Moto Guzzi Stelvio Test

Nach acht Jahren Abstinenz meldet sich die Stelvio wieder zurück. Als komplette Neukonstruktion stellt sie eine interessante Alternative im Reiseenduro-Segment dar. Erster Test der modernen Moto Guzzi Stelvio.

Auch in Mandello del Lario (I) bleibt die Zeit nicht stehen, und so brachte Moto Guzzi vor gut einem Jahr den ersten wassergekühlten V2 in Serie auf den Markt. Doch trotz moderner Technik blieb die Traditionsmarke dem unverwechselbaren Layout mit längs eingebautem Motor treu. Die neue Moto Guzzi Stelvio im heutigen Test ist (nach der Mandello) nun das zweite Modell, das vom kompakten, 1042 ccm Hubraum fassenden Triebwerk befeuert wird.

### Bereitgestellte Daten
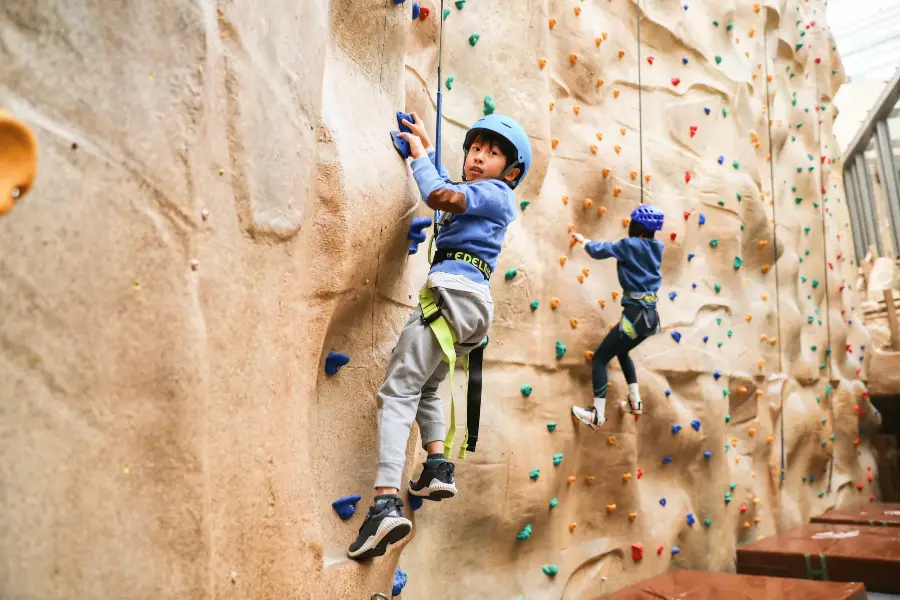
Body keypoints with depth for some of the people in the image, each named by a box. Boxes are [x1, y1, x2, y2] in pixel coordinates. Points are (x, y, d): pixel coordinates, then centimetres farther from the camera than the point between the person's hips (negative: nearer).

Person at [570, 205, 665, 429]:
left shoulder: (629, 244, -8)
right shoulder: (656, 248, 10)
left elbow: (599, 251, -1)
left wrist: (583, 240, 16)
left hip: (636, 315, -8)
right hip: (651, 316, 8)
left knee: (599, 359, 1)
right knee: (622, 351, 31)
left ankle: (597, 416, 0)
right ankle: (635, 403, 32)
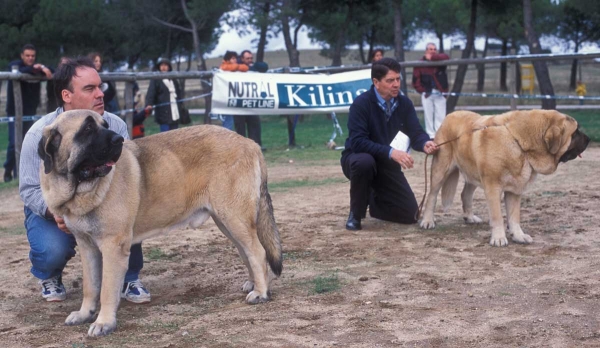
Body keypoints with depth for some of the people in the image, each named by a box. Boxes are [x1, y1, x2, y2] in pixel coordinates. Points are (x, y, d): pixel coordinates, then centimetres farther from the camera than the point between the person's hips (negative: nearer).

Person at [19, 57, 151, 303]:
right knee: (53, 250, -31)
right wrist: (53, 212, -37)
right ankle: (49, 278, 9)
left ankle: (129, 279, -3)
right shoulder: (40, 134, -18)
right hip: (52, 211, -2)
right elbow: (30, 189, -16)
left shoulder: (115, 126, -12)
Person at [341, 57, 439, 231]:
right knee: (365, 162, -42)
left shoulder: (404, 103, -5)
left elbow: (415, 133, -12)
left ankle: (374, 201, 26)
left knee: (410, 213, -5)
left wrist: (426, 144, -36)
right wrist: (390, 152, -41)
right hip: (357, 158, -5)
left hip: (388, 164, 5)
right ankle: (355, 214, -19)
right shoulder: (361, 103, -22)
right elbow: (357, 142, -31)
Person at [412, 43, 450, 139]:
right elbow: (416, 79, -1)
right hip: (427, 94, -1)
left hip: (440, 94, 1)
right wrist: (422, 91, -7)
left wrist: (432, 57, -24)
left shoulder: (439, 60, 3)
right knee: (429, 116, 2)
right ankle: (431, 136, 7)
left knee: (441, 116, 0)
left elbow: (446, 57, -20)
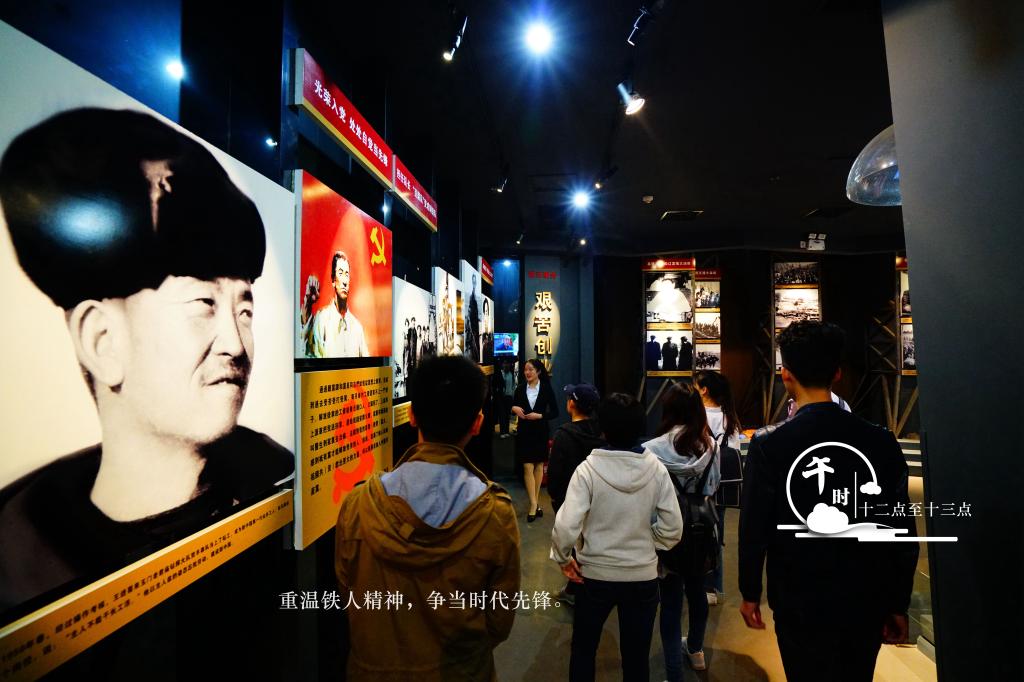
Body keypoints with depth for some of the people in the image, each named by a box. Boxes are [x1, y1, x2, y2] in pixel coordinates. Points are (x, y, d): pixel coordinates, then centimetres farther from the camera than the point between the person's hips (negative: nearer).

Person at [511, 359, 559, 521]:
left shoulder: (546, 388, -5)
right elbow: (513, 406, 10)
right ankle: (534, 505, 0)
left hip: (540, 432, 0)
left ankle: (535, 500, 26)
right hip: (524, 432, 0)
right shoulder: (520, 388, 0)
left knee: (539, 465, 11)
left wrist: (540, 415, -16)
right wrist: (514, 408, -12)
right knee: (528, 467, -4)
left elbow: (555, 412, -3)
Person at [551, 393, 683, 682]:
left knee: (583, 648, 22)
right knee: (637, 655, 21)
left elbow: (566, 527, -23)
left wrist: (562, 558, -5)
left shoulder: (588, 469, -19)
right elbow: (673, 529, -7)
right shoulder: (656, 469, -11)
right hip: (643, 576, 2)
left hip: (595, 574, -2)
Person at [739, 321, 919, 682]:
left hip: (801, 607, -4)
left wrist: (750, 594, 3)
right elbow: (903, 532, -1)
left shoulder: (768, 446, -19)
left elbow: (753, 528, -12)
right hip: (867, 604, 4)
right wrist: (898, 605, 12)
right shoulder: (881, 441, -8)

### Aufgabenstellung
A: Beantworte anhand des Textauszugs zur Moto Guzzi Stelvio diese Fragen:
(i) Wie viele Jahre war die Stelvio nicht mehr im Angebot?
(ii) Wann brachte Moto Guzzi den ersten wassergekühlten V2 in Serie auf den Markt?
(iii) Wie viel Hubraum hat das Triebwerk der neuen Stelvio?
B: Führe den Textauszug zur Moto Guzzi Stelvio im selben Ton fort.
Die Daten stehen in keinem Zusammenhang mit dem Textauszug.

### Lösungen im Einzelnen
A:
(i) Acht Jahre.
(ii) Vor gut einem Jahr.
(iii) 1042 ccm.

B:
 

Um die Stelvio als Reiseenduro der oberen Mittelklasse ernsthaft in Position zu bringen, wählten die Konstrukteure nicht den bequemen Weg, indem sie der Mandello, etwas salopp ausgedrückt, einfach längere Federwege und grössere Räder spendierten. Nein, dies sollte nichts Halbbatziges werden, und so wurden der Rahmen neu gezeichnet, die Einarmschwinge samt Kardan deutlich verstärkt und das ganze Motorrad auf den erweiterten Einsatzbereich ­getrimmt. Denn die Entwicklungsabteilung befindet sich bei der Konzernschwester Aprilia, und die Mannen aus Noale (I) sind nicht gerade bekannt für ihre Kompromissbereitschaft in Sachen Fahrdynamik.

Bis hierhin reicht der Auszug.